When parents take the time to help, it can influence school success as much or more than a child's intellectual capacity or the quality of the school he or she attends. Good study skills will provide your child with a basic tool needed to succeed in school. So, what can you do to help?
Help With a Study Schedule
When helping your child arrange a study schedule, keep several points in mind:
The time arranged for study should occur at the same time each day.
Most children, like adults, are creatures of habit. When they get used to doing something at the same time each day, it becomes easier to remember and do rather than if it occurs at different times each day.
Work with your child to set aside times for study when he or she is most alert.

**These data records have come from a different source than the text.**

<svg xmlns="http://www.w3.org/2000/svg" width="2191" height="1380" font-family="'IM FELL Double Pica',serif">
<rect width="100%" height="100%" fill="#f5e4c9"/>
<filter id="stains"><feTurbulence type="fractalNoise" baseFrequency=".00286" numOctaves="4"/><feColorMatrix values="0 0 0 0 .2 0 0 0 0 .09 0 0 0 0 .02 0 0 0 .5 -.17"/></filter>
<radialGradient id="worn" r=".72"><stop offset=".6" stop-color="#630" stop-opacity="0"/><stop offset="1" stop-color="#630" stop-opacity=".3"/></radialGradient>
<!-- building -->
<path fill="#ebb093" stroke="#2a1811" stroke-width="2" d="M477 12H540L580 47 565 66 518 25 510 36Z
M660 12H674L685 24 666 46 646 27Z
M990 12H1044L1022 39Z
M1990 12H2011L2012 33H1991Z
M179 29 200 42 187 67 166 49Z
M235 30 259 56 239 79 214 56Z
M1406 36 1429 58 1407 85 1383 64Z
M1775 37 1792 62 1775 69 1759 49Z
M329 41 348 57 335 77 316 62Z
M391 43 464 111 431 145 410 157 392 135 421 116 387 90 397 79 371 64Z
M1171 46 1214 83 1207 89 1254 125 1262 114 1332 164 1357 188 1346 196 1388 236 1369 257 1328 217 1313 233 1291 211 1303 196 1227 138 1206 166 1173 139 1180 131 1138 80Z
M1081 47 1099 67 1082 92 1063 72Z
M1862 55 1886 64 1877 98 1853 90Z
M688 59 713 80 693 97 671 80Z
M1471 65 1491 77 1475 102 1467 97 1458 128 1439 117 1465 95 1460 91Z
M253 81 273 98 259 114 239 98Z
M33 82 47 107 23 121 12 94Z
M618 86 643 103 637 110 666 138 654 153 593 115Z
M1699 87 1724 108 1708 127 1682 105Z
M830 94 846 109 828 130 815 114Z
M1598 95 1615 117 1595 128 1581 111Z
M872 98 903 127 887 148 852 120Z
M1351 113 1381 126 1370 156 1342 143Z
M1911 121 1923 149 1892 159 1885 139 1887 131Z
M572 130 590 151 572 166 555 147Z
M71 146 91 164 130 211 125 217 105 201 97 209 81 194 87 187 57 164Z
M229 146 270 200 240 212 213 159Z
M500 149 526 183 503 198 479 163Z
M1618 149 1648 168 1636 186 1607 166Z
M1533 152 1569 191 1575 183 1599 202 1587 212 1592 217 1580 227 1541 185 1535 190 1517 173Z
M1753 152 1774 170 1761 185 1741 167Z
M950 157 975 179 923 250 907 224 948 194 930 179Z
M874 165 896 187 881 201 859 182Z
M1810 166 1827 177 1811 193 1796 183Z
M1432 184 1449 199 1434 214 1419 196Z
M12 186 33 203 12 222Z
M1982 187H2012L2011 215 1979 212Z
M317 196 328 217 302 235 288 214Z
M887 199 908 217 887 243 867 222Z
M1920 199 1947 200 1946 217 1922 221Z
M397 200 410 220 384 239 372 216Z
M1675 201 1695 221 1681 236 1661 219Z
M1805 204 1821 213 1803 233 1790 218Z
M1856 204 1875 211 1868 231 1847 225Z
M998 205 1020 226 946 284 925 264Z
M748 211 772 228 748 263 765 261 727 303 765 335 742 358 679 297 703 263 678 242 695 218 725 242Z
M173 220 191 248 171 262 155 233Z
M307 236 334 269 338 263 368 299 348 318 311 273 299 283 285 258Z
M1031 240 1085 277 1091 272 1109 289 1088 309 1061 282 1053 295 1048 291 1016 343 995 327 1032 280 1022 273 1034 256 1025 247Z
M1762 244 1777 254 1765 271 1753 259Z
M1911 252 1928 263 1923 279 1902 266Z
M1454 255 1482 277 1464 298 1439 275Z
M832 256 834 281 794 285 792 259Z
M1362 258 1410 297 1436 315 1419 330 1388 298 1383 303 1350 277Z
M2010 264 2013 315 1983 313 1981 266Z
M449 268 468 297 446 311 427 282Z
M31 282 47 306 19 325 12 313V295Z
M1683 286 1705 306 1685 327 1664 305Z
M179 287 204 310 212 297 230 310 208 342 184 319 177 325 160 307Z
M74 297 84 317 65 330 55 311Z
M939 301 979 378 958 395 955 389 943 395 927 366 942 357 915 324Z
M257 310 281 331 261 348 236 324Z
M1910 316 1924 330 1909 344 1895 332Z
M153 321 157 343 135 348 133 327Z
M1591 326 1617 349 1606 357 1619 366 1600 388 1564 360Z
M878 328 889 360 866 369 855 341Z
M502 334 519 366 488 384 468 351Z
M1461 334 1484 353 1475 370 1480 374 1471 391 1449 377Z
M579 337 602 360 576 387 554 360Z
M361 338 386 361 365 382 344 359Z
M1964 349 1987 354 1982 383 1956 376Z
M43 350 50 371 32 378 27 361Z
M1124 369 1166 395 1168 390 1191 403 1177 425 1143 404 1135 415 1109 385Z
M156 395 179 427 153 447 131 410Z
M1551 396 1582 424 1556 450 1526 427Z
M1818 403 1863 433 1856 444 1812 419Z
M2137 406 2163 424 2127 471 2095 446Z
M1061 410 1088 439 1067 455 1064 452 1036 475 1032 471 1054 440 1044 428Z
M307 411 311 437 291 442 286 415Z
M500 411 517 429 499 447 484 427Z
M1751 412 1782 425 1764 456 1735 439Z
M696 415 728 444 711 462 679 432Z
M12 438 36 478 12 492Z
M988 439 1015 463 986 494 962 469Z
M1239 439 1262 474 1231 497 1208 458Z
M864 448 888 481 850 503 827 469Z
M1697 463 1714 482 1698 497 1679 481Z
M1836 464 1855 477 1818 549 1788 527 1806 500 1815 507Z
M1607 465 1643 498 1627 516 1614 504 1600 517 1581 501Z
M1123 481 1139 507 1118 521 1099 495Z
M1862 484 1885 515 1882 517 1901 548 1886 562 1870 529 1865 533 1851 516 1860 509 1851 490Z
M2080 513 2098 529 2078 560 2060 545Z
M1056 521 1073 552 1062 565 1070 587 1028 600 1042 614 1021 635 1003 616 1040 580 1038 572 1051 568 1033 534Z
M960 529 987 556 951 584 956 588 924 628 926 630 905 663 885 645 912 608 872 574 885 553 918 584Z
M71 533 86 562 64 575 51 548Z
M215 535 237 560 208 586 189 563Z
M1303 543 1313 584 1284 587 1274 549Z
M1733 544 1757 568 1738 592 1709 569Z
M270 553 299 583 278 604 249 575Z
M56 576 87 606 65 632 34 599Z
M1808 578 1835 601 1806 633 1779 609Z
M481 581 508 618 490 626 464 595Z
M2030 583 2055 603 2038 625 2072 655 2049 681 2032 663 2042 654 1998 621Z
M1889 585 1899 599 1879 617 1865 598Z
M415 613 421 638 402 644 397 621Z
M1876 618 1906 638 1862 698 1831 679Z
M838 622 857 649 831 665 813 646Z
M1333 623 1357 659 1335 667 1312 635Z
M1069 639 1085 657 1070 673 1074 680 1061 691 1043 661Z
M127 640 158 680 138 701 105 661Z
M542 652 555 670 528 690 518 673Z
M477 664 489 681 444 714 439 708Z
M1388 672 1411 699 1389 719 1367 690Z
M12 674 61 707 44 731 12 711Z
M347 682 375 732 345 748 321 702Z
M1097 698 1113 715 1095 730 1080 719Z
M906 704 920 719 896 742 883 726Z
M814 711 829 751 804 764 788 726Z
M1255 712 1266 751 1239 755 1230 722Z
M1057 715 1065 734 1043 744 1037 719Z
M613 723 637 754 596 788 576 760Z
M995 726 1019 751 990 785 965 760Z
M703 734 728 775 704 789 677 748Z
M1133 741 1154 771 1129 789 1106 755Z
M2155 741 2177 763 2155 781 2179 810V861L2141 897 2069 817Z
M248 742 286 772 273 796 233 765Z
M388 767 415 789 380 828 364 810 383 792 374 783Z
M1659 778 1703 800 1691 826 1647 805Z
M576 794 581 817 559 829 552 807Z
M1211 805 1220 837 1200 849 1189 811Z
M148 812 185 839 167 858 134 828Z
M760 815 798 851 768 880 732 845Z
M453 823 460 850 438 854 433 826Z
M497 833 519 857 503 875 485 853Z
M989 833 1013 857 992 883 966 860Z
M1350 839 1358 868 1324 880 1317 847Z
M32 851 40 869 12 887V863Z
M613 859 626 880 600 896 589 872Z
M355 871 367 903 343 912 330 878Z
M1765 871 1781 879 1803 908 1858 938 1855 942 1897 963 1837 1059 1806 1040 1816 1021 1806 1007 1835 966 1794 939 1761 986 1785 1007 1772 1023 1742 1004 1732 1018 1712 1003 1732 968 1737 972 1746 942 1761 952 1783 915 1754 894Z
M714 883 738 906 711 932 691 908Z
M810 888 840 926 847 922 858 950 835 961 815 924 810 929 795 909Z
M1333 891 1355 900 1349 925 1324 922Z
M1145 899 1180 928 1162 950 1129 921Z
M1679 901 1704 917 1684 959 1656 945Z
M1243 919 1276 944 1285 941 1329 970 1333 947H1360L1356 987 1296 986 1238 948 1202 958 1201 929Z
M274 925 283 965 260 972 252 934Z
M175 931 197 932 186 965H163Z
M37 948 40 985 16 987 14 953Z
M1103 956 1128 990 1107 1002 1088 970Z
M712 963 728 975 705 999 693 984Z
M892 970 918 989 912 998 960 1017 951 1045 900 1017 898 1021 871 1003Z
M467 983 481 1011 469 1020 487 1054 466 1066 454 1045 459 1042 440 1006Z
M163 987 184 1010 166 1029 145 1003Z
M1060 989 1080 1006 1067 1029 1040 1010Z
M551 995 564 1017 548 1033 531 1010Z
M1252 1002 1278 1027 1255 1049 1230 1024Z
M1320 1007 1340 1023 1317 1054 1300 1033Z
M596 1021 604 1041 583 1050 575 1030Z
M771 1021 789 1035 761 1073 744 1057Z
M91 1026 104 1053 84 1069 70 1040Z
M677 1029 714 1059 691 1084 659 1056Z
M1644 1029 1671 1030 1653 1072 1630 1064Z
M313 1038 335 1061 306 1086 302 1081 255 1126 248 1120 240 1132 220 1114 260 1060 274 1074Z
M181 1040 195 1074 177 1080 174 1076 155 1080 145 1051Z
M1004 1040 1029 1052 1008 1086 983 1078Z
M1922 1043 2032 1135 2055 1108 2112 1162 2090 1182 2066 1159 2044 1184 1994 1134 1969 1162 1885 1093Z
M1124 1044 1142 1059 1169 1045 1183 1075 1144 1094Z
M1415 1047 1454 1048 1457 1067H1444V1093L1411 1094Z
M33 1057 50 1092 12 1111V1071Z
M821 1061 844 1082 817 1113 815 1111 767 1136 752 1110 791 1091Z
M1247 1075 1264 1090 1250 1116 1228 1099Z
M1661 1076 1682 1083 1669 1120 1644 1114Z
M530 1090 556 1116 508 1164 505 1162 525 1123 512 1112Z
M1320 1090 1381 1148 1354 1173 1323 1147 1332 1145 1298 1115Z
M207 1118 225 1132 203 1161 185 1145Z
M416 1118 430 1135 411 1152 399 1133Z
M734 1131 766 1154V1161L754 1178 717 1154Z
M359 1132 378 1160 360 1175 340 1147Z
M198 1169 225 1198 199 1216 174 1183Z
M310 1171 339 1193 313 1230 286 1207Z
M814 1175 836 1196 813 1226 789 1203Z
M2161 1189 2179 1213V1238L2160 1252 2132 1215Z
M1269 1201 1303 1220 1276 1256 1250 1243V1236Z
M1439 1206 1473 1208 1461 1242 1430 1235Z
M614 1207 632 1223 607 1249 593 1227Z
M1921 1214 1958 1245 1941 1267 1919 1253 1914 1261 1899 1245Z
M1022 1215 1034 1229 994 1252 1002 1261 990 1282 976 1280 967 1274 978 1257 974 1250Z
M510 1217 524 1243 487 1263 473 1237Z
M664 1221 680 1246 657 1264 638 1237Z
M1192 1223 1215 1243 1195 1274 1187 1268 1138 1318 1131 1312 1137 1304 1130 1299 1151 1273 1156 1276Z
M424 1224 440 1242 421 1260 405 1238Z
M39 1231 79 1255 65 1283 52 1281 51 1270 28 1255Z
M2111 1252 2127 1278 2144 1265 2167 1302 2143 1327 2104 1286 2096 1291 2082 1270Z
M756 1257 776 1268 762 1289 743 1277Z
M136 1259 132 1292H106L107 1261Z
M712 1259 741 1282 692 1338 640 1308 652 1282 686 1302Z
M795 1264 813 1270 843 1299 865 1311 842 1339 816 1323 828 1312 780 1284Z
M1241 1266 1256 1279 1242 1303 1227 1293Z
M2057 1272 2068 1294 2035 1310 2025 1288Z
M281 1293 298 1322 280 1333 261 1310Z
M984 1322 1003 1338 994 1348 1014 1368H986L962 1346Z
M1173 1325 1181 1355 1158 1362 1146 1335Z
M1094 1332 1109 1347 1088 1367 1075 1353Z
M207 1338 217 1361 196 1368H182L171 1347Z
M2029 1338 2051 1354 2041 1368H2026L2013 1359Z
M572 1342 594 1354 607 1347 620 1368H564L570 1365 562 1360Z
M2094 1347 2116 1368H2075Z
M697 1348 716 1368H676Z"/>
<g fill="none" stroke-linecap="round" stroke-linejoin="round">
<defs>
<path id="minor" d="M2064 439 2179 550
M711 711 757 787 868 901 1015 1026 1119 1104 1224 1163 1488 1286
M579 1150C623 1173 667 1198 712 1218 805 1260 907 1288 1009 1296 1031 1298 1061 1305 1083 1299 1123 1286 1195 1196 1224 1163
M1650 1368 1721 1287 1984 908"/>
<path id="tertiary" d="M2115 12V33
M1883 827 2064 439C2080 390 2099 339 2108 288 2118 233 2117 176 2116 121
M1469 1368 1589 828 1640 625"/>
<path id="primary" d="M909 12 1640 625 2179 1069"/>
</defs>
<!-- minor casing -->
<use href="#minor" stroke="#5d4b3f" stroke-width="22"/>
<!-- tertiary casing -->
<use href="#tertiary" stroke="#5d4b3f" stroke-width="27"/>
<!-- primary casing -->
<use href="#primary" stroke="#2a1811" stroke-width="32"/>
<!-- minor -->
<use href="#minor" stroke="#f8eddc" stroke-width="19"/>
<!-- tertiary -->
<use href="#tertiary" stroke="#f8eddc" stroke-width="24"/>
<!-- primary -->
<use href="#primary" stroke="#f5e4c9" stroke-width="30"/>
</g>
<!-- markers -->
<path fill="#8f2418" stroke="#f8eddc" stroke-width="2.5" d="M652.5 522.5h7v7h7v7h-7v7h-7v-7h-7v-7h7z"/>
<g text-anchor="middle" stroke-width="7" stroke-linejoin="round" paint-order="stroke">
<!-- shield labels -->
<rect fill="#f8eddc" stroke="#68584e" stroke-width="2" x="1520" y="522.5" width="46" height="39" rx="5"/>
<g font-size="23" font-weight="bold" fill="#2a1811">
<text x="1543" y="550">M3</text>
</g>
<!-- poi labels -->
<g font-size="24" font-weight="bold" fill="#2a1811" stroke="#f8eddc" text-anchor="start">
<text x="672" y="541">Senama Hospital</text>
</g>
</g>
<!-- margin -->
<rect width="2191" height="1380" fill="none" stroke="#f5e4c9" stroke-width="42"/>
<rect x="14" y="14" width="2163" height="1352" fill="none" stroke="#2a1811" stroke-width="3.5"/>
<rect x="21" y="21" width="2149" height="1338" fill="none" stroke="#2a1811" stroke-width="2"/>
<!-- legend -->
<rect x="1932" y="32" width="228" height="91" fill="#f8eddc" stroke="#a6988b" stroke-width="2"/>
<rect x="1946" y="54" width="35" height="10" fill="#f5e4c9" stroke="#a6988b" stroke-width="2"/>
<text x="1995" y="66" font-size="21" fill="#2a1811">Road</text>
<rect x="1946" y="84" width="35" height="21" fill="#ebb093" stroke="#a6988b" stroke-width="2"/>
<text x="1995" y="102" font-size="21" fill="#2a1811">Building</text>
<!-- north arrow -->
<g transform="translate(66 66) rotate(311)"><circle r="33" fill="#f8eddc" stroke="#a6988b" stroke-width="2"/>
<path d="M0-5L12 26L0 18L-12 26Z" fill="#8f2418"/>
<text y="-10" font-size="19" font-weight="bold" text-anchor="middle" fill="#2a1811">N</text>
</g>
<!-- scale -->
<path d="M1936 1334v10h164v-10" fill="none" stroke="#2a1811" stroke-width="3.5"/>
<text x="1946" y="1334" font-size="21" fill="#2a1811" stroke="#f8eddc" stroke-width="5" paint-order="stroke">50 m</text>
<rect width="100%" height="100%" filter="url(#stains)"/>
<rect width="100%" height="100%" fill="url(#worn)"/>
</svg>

Involve your child in making the schedule. Children are more likely to accept a study schedule that they have been involved in setting up than one that has been imposed upon them. Help your child be realistic in the amount of time scheduled.
Help With Study Goals
Children who have daily study goals are more organized, focused and motivated during study sessions. The reason is that study goals provide something specific to strive for. Encourage your child to:
Develop goals based on homework assignments.
Three or four small goals that your child can attain one by one work better than one large goal. Check off each goal as it is completed. Every time your child checks off a goal, it will give him or her a sense of accomplishment and satisfaction. This helps provide the incentive to keep going.
Promote studying for under-standing.
When children understand what they study, they remember it more easily than if they simply memorize it. Guide your child in these ways. Begin each study session with the assignments that are most difficult to learn and understand. Use the "survey-read-resurvey" procedure. Tell your child first to survey for the main ideas in the chapter. Reading the introduction and summary to the chapter and any study questions that might be listed at the beginning or end of the chapter can do this. Once your child gains an understanding of the main ideas, he or she should carefully read the chapter. Finally, have your child look back through or resurvey the chapter and try to further understand and remember the main ideas and important details.
Think about what is being studied and figure out a "point of view."
For example, when studying weather, or more specifically rain, encourage your child to form an opinion about what causes rain. Once a point of view is determined, your child can then decide what information or evidence supports and does not support that point of view.
While it may seem time-consuming and awkward at first, once your child learns how to make up and seek answers to questions while studying, the task becomes more interesting, fun, and more understandable and meaningful. It is not critical which questions your child asks. But it is essential that he or she ask questions because this will promote an active, involved, and thinking approach to studying.
Outlining is one way of summarizing. The simplest way to outline is to use the textbook headings and subheadings, listing the major points covered underneath each heading.
Note taking is another summarizing technique that has been found to be very helpful in fostering understanding and remembering.
The benefits of note taking are that your child not only summarizes what is studied but also is involved in translating what is being studied into his or her own words.
Underlining or highlighting important key ideas, facts, and details to be remembered also can be helpful.
Organize important facts and information into categories whenever possible. The process of putting things into categories can help your child recognize, understand, and remember essential information.
Take a few minutes at regular intervals to reflect on what was just learned.
When doing this, your child may want to talk about what was learned or write notes about it. If your child understands what was just studied, he or she will be able to visualize it and talk intelligently about it during reflection time. If not, encourage your child to reread or restudy the material.
A child who receives recognition for academic achievement is much more likely to want to excel in school. Thus, focus on what your child does right - that is, look for achievements. Remember that a major key to improving your child's school success is making him or her feel successful. Train yourself to look for the good things your child does - look for success. Let your child know you like it and encourage it. If you focus on, expect and recognize success, you will get more of it.
While it's important to recognize and pay attention to your child's achievements, you should focus recognition and attention on those accomplishments that are new or challenging to your child. Excessive recognition for everything, no matter how trivial, can result in your recognition losing its worth or value for encouraging your child to learn and try new things.
Two Final Tips
Consider the time you have to help, and pick those techniques you have the time and energy to direct and supervise.
Always save time after each session, at the end of a week or at another scheduled time for you and your child to look at what has been accomplished and take pride in those accomplishments.